I suspect two culprits: low wages/rents and coordination problems. The first is what makes it possible to hire a lot more people and open a lot more stores in slightly different locations than you’d really need to run your business, workload-wise. The second means that even if things once started out as some hyper-efficient Garden of Eden, where each tour operator opens only one shop, but makes the same profit, savvy businesspeople will soon ruin this idyllic set-up: By opening more stores than everybody else, you can lure some customers away from your competitors — not because your product is better, but because of exposure/geographical convenience. Since all tour operators are savvy (those who aren’t have long been removed from the market), everybody opens a whole bunch of shops, and thus brings about a new equilibrium where everybody’s worse off.
- I also feel that restaurants work in a similar way: It’s not uncommon that you order something and then see the chef crossing the road to get the missing ingredients from the restaurant on the other side of the street. Again, low ages might explain that, but at least their menu is more varied than the tourist agencies’.
- It’s also often cheaper to eat out than to buy groceries in a supermarket and cook for yourself. Big supermarkets in particular don’t actually offer any better deals than their counterparts over here, which I found surprising (lots of locals go there as well). By contrast, street markets and bakeries offer real bargains.
- A Latin American constant: Whenever you walk somewhere next to a street, an unreasonable number of drivers will honk at you. Why? I haven’t fully figured out yet. I get why cab drivers looking for passenger would do that, but everyone else?
- Part of the reason why we went to Ecuador was for its mountains, which are quite a different category from what you’d find in the alps. Do not underestimate the challenge if you hope to summit one of the country’s highest peaks — Cotopaxi’s refuge, to pick one example, is already higher than Mont Blanc! Despite my ultra-running background and some serious acclimatization, we failed to reach the summit, largely due to altitude sickness. While disappointing, it definitely taught me a lesson in humility.

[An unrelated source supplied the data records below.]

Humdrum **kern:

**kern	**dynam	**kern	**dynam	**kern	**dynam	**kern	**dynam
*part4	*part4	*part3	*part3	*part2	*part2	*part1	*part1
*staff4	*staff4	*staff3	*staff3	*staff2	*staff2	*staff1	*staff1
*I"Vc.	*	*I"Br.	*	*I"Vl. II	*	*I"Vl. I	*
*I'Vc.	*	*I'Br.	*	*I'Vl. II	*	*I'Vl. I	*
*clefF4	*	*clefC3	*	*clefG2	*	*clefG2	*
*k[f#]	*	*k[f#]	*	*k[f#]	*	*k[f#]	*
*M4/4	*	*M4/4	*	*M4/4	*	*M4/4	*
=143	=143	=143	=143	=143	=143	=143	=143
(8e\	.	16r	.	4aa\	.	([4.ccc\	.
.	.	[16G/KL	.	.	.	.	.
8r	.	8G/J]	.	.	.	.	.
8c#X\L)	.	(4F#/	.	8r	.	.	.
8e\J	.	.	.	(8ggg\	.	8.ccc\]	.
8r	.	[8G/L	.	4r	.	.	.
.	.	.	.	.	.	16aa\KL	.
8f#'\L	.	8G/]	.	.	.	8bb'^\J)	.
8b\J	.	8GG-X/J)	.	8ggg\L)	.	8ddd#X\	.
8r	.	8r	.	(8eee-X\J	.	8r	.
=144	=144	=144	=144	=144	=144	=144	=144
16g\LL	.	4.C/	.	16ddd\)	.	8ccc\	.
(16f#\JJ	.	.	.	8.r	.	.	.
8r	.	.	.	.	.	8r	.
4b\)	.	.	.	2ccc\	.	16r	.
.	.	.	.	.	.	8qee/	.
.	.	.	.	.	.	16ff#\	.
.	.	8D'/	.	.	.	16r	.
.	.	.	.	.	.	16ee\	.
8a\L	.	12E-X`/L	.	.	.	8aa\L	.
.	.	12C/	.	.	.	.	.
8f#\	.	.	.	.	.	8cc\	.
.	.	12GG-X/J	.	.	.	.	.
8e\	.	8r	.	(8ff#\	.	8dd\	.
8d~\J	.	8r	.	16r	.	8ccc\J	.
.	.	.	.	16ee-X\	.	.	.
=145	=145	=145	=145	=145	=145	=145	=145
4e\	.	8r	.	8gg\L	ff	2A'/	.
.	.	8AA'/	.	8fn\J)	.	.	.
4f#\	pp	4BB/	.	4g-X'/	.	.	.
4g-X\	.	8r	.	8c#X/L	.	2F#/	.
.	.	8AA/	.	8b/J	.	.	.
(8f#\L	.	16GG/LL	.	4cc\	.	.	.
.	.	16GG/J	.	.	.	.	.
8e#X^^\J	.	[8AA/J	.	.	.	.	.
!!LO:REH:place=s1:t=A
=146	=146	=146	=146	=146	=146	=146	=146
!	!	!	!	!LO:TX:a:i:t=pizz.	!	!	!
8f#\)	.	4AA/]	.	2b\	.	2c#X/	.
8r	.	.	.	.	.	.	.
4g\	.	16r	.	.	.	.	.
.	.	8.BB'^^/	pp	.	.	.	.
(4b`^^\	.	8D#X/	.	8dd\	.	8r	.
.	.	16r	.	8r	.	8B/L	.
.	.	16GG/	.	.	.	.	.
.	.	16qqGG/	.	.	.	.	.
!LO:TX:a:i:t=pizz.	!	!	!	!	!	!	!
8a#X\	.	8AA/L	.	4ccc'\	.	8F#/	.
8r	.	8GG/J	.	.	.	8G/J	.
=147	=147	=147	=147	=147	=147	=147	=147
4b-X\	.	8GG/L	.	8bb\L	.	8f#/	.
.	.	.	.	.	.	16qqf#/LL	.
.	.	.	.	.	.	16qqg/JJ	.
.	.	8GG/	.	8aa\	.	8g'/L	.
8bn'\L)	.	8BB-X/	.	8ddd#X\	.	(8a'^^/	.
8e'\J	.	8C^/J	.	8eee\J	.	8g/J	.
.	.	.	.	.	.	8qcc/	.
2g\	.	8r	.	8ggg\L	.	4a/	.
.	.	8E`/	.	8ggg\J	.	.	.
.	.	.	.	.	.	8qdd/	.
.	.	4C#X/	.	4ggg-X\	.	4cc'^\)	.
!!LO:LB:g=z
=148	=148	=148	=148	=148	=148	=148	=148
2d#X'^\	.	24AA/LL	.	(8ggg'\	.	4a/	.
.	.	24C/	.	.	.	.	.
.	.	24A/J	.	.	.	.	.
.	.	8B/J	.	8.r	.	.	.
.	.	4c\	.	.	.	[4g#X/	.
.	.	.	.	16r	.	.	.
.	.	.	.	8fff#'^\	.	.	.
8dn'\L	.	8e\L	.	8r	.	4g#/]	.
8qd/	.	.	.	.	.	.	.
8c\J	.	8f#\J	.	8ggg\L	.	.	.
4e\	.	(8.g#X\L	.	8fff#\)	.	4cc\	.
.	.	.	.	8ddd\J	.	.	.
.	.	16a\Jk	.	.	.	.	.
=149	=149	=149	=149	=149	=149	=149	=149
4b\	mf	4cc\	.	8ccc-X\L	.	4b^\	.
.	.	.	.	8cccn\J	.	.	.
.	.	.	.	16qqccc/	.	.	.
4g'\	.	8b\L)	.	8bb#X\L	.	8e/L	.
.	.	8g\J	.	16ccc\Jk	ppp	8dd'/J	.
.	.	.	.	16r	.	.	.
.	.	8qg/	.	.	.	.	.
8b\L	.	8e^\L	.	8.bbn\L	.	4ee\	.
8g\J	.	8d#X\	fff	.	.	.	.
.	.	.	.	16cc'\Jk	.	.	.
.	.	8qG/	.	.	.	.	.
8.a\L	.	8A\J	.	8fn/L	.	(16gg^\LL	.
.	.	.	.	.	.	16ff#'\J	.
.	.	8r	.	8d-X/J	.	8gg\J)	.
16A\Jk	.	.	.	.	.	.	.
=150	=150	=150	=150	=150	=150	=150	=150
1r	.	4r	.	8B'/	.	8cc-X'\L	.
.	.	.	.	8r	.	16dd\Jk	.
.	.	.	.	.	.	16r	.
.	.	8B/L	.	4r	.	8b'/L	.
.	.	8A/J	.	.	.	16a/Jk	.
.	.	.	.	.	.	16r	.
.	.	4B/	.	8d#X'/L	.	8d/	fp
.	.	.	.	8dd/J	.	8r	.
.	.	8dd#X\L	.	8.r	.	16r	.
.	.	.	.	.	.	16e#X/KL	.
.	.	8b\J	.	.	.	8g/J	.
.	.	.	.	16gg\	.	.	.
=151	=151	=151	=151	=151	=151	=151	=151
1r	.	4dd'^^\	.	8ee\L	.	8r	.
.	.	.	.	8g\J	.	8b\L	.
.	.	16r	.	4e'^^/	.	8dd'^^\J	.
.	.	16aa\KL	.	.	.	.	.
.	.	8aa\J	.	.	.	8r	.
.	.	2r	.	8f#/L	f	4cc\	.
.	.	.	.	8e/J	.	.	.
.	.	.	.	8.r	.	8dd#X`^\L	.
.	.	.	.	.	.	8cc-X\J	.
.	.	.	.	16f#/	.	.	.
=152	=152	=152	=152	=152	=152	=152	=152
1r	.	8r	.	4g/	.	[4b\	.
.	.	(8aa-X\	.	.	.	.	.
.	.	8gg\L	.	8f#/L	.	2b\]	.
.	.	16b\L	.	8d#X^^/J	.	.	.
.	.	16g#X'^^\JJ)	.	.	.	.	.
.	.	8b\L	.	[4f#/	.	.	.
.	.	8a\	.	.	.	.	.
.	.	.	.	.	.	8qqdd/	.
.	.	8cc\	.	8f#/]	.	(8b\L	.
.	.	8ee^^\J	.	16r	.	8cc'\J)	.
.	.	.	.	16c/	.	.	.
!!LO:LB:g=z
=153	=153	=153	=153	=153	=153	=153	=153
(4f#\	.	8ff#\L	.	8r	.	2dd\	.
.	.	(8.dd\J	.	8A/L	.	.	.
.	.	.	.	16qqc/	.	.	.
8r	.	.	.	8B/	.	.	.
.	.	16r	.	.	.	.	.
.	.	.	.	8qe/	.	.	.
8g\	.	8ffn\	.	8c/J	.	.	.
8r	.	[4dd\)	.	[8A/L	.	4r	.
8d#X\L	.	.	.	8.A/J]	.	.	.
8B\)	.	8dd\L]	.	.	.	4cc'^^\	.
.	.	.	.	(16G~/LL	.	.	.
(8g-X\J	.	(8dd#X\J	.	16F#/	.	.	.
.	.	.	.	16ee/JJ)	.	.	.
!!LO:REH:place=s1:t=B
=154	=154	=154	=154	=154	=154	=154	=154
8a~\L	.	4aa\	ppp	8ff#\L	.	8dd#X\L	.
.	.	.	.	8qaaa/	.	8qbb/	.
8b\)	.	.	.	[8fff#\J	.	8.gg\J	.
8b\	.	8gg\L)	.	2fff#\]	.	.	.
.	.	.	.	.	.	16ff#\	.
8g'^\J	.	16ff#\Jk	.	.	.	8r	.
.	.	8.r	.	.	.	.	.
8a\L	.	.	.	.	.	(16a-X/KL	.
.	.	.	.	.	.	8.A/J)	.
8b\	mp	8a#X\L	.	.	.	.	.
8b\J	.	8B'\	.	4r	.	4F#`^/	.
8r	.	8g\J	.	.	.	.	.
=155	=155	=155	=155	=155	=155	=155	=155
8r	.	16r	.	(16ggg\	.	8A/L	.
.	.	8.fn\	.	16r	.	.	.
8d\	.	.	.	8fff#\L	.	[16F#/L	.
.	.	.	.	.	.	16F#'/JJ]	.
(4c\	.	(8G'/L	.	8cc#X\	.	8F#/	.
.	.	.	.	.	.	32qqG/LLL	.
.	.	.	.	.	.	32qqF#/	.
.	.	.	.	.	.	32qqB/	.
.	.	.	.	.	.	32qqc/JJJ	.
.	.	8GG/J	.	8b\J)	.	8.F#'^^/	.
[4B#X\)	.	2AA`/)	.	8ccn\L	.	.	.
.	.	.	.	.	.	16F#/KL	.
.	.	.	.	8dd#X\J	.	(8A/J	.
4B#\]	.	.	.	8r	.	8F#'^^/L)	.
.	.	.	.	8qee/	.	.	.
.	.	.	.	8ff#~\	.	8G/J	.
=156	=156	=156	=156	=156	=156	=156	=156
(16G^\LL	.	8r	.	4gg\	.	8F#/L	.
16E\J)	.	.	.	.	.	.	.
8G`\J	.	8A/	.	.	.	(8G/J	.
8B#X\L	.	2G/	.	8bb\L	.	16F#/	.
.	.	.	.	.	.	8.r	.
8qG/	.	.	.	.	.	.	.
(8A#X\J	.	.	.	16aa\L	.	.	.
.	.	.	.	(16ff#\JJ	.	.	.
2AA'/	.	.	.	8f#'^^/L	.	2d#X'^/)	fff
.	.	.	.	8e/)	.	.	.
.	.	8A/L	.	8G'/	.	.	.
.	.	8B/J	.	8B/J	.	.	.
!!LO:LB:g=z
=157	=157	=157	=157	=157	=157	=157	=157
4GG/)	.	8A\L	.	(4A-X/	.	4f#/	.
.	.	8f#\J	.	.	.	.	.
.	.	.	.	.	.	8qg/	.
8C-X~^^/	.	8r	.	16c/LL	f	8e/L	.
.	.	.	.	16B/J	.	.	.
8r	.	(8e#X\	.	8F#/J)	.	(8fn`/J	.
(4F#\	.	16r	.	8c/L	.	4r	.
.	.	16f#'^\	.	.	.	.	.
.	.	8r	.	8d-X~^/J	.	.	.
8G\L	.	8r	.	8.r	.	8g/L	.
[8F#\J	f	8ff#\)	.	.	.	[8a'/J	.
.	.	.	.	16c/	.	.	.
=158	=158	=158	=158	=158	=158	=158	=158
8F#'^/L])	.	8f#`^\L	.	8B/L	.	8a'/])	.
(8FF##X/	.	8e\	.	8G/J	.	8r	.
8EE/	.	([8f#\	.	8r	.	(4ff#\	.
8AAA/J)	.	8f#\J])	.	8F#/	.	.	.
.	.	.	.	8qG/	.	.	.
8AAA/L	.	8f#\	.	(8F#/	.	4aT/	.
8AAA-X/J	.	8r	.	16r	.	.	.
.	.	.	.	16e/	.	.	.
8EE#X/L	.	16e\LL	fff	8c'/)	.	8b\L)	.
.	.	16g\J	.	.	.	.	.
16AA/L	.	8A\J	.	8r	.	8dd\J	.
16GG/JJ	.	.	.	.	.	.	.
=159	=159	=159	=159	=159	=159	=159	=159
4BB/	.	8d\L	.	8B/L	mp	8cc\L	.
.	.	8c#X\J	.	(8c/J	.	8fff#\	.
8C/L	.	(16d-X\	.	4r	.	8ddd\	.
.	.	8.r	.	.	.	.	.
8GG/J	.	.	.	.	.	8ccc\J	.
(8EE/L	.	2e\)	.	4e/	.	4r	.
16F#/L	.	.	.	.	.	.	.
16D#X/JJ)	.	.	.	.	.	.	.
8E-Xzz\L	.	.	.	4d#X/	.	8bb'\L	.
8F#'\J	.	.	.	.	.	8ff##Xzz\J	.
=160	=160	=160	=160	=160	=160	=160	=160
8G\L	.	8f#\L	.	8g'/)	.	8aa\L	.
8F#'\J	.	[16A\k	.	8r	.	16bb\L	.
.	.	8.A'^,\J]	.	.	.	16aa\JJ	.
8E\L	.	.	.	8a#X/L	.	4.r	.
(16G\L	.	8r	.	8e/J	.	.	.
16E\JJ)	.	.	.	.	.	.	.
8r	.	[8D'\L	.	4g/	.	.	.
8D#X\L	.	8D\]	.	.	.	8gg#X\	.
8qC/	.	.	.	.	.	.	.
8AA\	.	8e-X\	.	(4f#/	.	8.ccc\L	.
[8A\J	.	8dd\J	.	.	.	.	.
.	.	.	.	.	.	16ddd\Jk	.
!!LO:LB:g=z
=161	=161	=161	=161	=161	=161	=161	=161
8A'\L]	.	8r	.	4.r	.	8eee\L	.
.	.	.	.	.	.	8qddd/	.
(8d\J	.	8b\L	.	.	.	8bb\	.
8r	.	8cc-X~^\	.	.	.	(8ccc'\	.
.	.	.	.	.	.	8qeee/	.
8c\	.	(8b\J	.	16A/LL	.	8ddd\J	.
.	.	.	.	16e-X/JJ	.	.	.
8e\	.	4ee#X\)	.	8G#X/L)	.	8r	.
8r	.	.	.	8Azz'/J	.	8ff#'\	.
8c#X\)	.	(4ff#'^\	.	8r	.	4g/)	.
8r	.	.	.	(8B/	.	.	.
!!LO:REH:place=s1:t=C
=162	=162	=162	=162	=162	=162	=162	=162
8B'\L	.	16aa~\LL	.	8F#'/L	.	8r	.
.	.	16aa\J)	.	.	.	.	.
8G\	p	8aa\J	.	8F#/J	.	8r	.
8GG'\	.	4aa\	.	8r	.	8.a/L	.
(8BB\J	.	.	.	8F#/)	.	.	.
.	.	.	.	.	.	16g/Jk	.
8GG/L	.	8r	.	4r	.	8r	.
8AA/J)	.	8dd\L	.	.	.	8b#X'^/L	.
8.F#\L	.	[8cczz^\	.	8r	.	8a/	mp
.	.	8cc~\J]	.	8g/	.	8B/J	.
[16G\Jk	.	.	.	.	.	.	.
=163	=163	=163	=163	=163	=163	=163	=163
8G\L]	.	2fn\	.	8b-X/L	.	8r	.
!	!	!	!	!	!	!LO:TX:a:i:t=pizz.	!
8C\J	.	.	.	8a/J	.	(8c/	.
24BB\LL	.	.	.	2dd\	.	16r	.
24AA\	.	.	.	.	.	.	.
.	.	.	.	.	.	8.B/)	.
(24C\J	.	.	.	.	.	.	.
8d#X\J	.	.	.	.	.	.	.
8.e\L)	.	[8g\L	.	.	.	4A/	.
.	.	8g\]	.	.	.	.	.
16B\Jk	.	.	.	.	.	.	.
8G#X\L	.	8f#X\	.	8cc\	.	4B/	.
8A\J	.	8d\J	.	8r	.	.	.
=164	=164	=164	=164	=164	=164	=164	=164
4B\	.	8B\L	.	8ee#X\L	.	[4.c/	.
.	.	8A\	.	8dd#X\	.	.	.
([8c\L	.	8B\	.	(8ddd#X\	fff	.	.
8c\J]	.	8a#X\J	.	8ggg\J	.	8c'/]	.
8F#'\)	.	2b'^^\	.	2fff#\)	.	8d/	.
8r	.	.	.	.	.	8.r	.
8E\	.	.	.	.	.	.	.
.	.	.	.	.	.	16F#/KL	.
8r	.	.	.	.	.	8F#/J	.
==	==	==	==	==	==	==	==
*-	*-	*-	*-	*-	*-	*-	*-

Interesting side fact: For many of the most famous mountains, you will actually need a certified mountain guide to even be allowed to enter the national park. Some smaller peaks, such as Tungurahua, have a checkpoint at the entrance where you have to promise them you will definitely not attempt to climb the summit alone and just want to sleep a night in the refuge (because they’re so incredible, well, cozy?). Of course they know you’re lying, so why have such a policy in the first place? My theory is that if a sign like “Dangerous! Don’t go without a guide!” doesn’t scare you away, you’re probably experienced enough to go. Also, too few people go there to justify the effort of a more thorough control.
- Somehow, I managed to ignore the existence of Maps.me, or at least never tried it out before this trip. While not perfect, the offline map feature and the many small hiking paths they somehow managed to track down (many of which aren’t indicated in any way on the ground) very extremely helpful. (No, they don’t pay me for posting this, but if you know how that works, tell me.)
- Lastly: I consider it a minor tragedy that in a country like Ecuador, which produces an outstanding variety of coffee cultures, most people would drink the human rights violation that is instant coffee. The filtered variant is most easily found in tourist hotspots, but hard to come by anywhere is.